Description from the original repo:
Eyeballer is meant for large-scope network penetration tests where you need to find "interesting" targets from a huge set of web-based hosts. Go ahead and use your favorite screenshotting tool like normal (EyeWitness or GoWitness) and then run them through Eyeballer to tell you what's likely to contain vulnerabilities, and what isn't.
Homepage | Login |
---|---|
Not Found | Old Looking |
---|---|
5 pretrained models can be downloaded individually from here. The performances on the validation dataset are reported in the following table:
VGG 16 | VGG 19 | ResNet 18 | ResNet 50 | ResNet 152 |
---|---|---|---|---|
94.25 | 93.125 | 92.625 | 92.75 | 92.625 |
To set up a model, download the corresponding zip file and extract it into the ./models
folder.
To test Eyeballer on some test data use the eyeballer.py
file. The testing images need to be prepared in a separate folder, for example ./folder/test_images/<files>.png
. This folder structure is required, due to the ImageFolder dataset used in PyTorch to ease loading the images. As an example we can classify the images provided in this repository with: python3 --arch vgg16 --test-dir ./images
, which provides the following output in the format file path - label - label index
:
./images/test/homepage.png - Homepage - 0
./images/test/login.png - Login Page - 1
./images/test/not_found.png - Not Found - 2
./images/test/old_looking.png - Old Looking - 3
If you want to train models by yourself have a look into train_models.sh
Additional to the code, the dataset containing the training and validation images is provided. The dataset is similar to the one in the original repository containing screenshots of different websites categorized into 4 different classes. The classes are Homepage, Login, Not Found, and Old Looking. The dataset (filename: websites_dataset.zip
) can be downloaded from here. For each class there are 1000 training and 200 validation images. Download the dataset, unzip it and set the path in config/config.py
.
I captured the screenshots with gowitness. I used a list of the top websites, which I found on Pastebin. So assuming you have a file with a few hostnames, for example: ./websites.txt
you can capture screenshots of the homepage following:
mkdir -p ./screenshots/homepage/
cat websites.txt | gowitness file -f - -P ./screenshots/homepage/ --no-http
To capture screenshots for login pages I append /login
to the host.
mkdir -p ./screenshots/login/
cat websites.txt | sed 's/$/\/login/g' | gowitness file -f - -P ./screenshots/login/ --no-http
To capture screenshots for not found pages I appended /thissitedoesnotexist
to the host.
mkdir -p ./screenshots/not_found/
cat websites.txt | sed 's/$/\/thissitedoesnotexist/g' | gowitness file -f - -P ./screenshots/not_found/ --no-http
For the old-looking class, I queried the wayback machine.

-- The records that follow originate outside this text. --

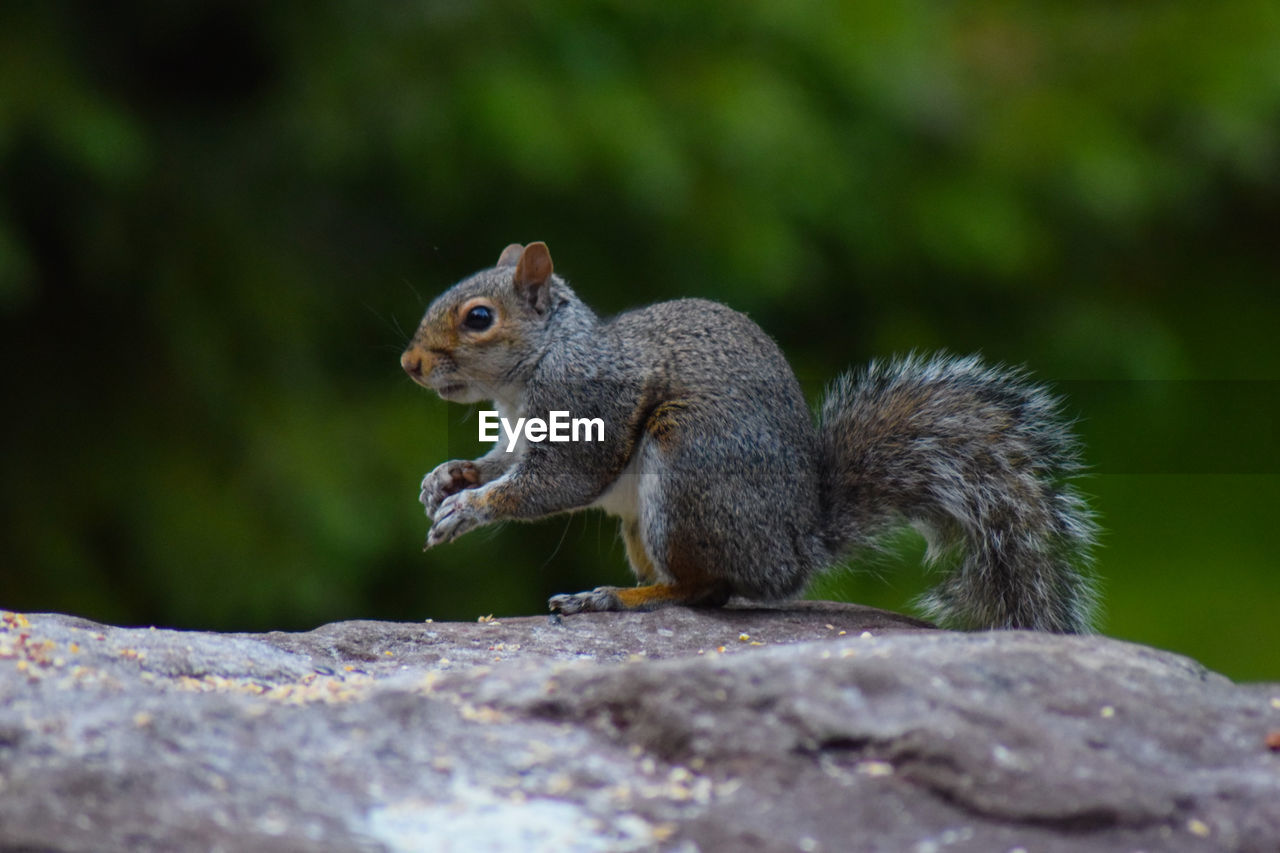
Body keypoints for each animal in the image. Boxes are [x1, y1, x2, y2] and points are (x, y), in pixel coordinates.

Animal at [401, 242, 1100, 627]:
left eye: (479, 318)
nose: (409, 364)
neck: (530, 375)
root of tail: (794, 550)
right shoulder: (519, 433)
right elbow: (502, 464)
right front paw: (448, 478)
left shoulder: (586, 404)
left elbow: (557, 481)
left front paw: (469, 508)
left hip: (689, 471)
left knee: (704, 589)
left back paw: (617, 597)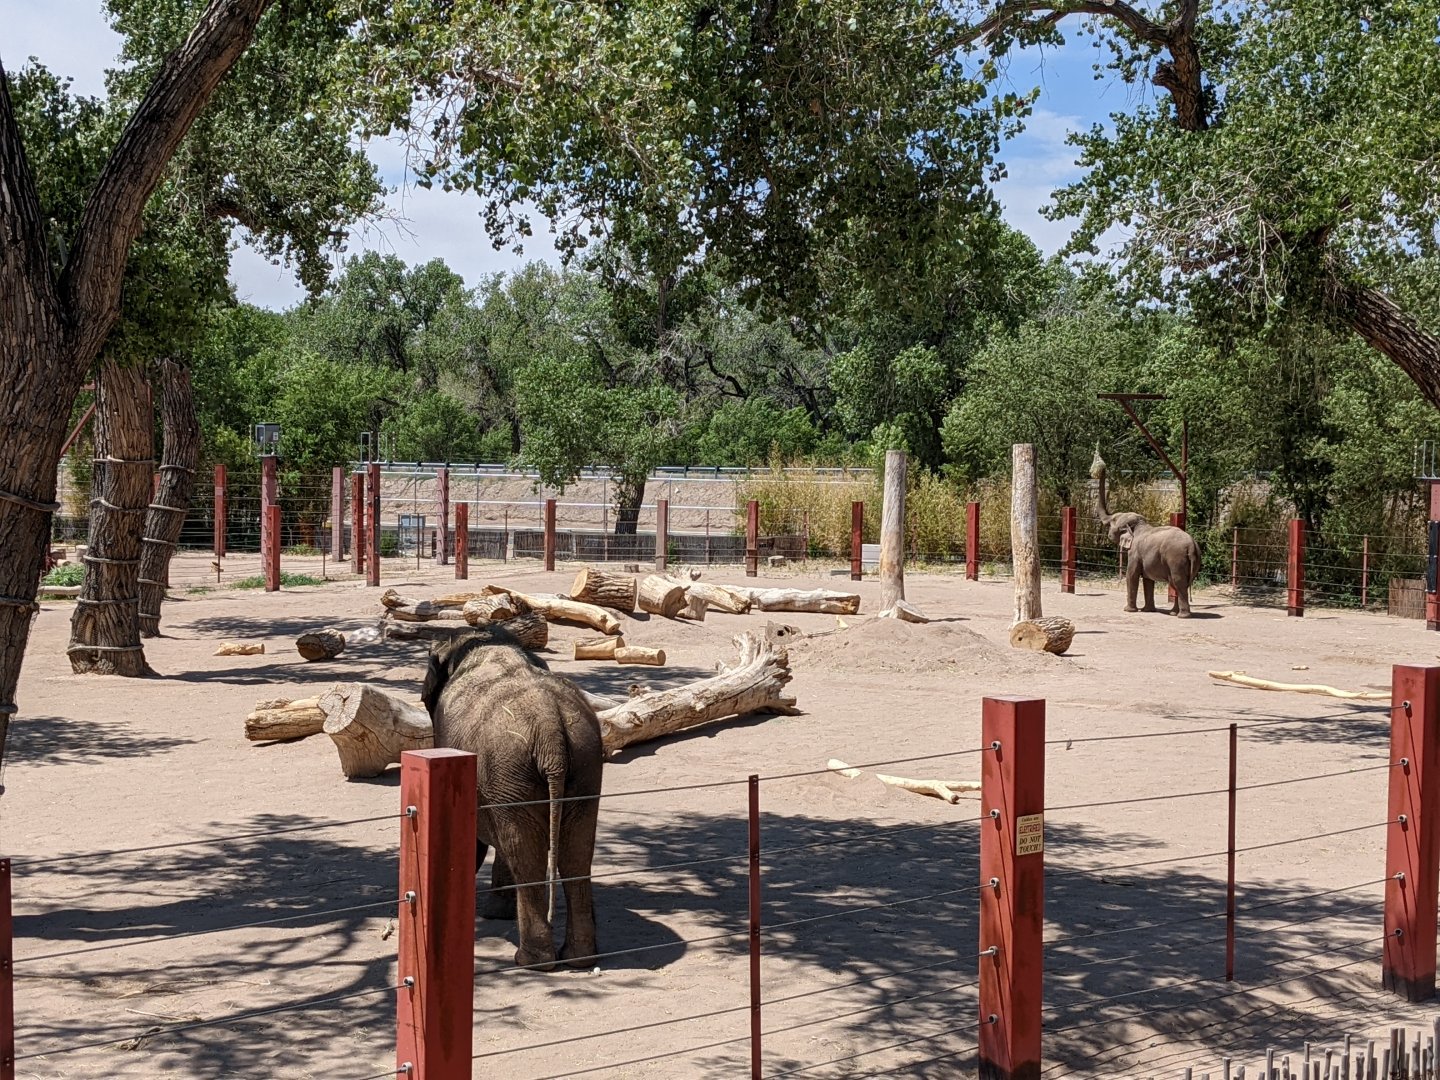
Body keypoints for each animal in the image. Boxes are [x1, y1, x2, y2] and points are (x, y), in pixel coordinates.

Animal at [420, 624, 604, 971]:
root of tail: (551, 731)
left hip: (512, 768)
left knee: (525, 854)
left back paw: (530, 961)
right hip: (582, 767)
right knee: (575, 854)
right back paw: (579, 959)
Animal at [1092, 452, 1202, 617]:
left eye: (1112, 522)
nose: (1102, 466)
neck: (1139, 525)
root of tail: (1192, 546)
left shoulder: (1135, 553)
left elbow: (1132, 575)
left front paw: (1129, 610)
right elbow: (1148, 579)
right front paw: (1147, 610)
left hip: (1176, 559)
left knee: (1178, 583)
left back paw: (1182, 616)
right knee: (1178, 583)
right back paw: (1173, 613)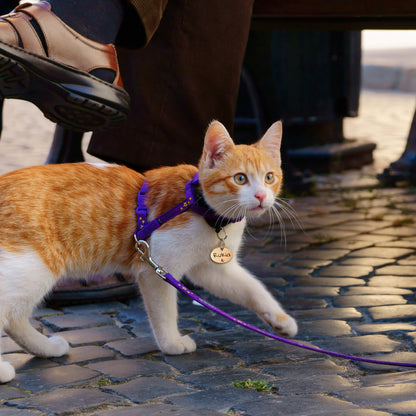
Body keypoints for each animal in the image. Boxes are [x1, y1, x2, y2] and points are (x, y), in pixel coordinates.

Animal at [0, 118, 300, 382]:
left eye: (269, 177)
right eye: (240, 179)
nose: (261, 196)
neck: (202, 207)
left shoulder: (211, 269)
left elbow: (252, 288)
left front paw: (281, 321)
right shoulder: (157, 268)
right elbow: (165, 311)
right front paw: (172, 343)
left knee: (15, 317)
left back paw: (46, 348)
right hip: (33, 267)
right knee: (9, 311)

Afterward, I manually sorted out the results that were not good and split the data into the training and validation set. To split the data the script split_data.py
might be helpful.
To add your custom data, you can capture screenshots as described above. Then you should add a new folder to the /path/to/websites/train
and /path/to/websites/val
. Then you can capture screenshots and split them into the training and validation set. Since we have in total 5 classes now, we need to change the parameter num_classes
in train_model.py
and eyeballer.py
to 5 (num_classes = 5
). You are now ready to train a model on the extended dataset as before.
Assuming we want to calssify screenshots of APIs. First lets add the two folders:
mdir -p /path/to/websites/train/api
mdir -p /path/to/websites/val/api
Now we can generate the screenshots:
mkdir -p ./screenshots/api/
cat websites.txt | sed 's/$/\/api/g' | gowitness file -f - -P ./screenshots/api/ --no-http
After we sorted out all wrong results and found 1200 valid screenshots we can put 1000 screenshot into the /path/to/websites/train/api
folder and 200 into the /path/to/websites/val/api
folder. Setting num_classes = 5
as described above, we can now train a model on the extended dataset.
To check some qualitative results have a look at the jupyter notebook ./qualitative_results.ipynb
.
I prefer to use docker to set up my deep learning environments. For this project, I used 1.0.1-cuda10.0-cudnn7-devel
as the base from Pytorch`s Docker Hub.